Full documentary can be found here for any who are interested (in so much as has been written and added to our wiki), the Website may only be available to certain IPS's (depends on you ISP - university internet connections are most likely to work), and the SVN repo is private.
So there are alot of terms that are wrong.
such as.
deliminators
formatted string containing value expressions (might now be wrong but is hard to say)
What are the correct terms for these.
And what other mistakes have I made
==== formatted string containing value expressions ====
Before I start on actual programs an explanation of:
"formatted string containing value expressions" and how to encode values in them.
The ''formatted string containing value expressions'' is at the core of doing low level transmission.
We know the decimal 65, hex 41, binary 0100 0001, and the ascii character 'A' all have the same binary representation, so to tell which we are using we have a series of deliminators - numbers preceded by:
# are decimal
$ are Hex
# are binary
No deliminator, then ascii.
Putting a sign indicator after the deliminator is optional. It is required if you want to send a negative number.
You may put muliple values in the same string.
eg: "a#21#1001111$-0F"
All values in a ''formatted string containing value expressions'' must be in the range -128 to 255 (inclusive) as they must fit in 8bytes (other values will cause an error). Negative numbers have the compliment of 2 representation for their binary form.
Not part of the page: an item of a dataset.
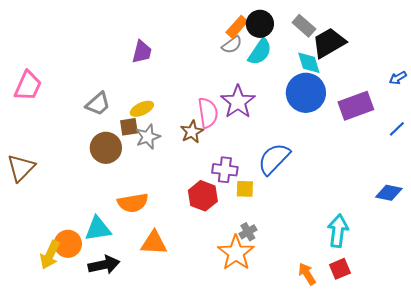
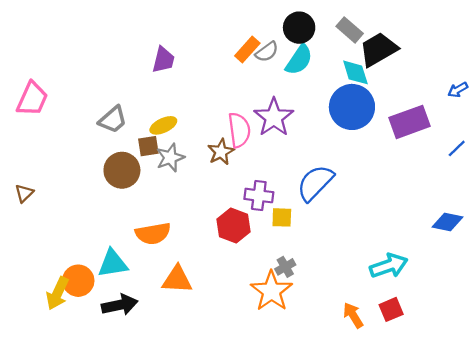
orange rectangle: (237, 27) -> (247, 49), moved
brown triangle: (21, 168) -> (24, 193), size x0.6
cyan arrow: (338, 231) -> (389, 266), turned 64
There are some problems with ascii - characters that can't be sent (in future versions this will be fixed by giving ascii a delineator and some more code to make that deliminator work, I think).
Characters that can't be sent:
* The delineator characters: $##
* Numbers written immediately after a value that could have contained those digits:
* 0,1,2,3,4,5,6,7,8,9 for decimal
* 0,1,2,3,4,5,6,7,8,9,a,b,c,d,e,f,A,B,C,D,E,F for hex
* 0,1 for binary
For a start, deliminator would probably be delimiter, although I notice your text has both delineator and deliminator in it - perhaps deliminator is a special delimiter/terminator combination :-)
However, a delimiter is usually used to separate fields and is usually present no matter what. What you have is an optional prefix which dictates the following field type. So I would probably call that a "prefix" or "type prefix" instead.
The "formatted string containing value expressions" I would just call a "value expression string" or "value string" to change it to a shorter form.
One other possible problem:
must be in the range -128 to 255 (inclusive) as they must fit in 8bytes
I think you mean 8 bits.
Try something like the following:
==== Value string encoding ====
The value string is at the core of the data used for low level
transmissions.
Within the value string the following refixes are used:
# decimal
$ Hex
# binary
No prefix - ASCII.
An optional sign may be included after the delimiter for negative numbers.
Negative numbers are represented using twos complement.
The value string may contain multiple values:
eg: "a#21#1001111$-0F"
All elements of the value string must represent an 8bit value and must
be in the range -128 to 255
When using ASCII representation the following characters that can't be sent
* The delineator characters: $## (use prefixed hex value.)
* Numbers written immediately after a value that could have
contained those digits:
* 0,1,2,3,4,5,6,7,8,9 for decimal
* 0,1,2,3,4,5,6,7,8,9,a,b,c,d,e,f,A,B,C,D,E,F for hex
* 0,1 for binary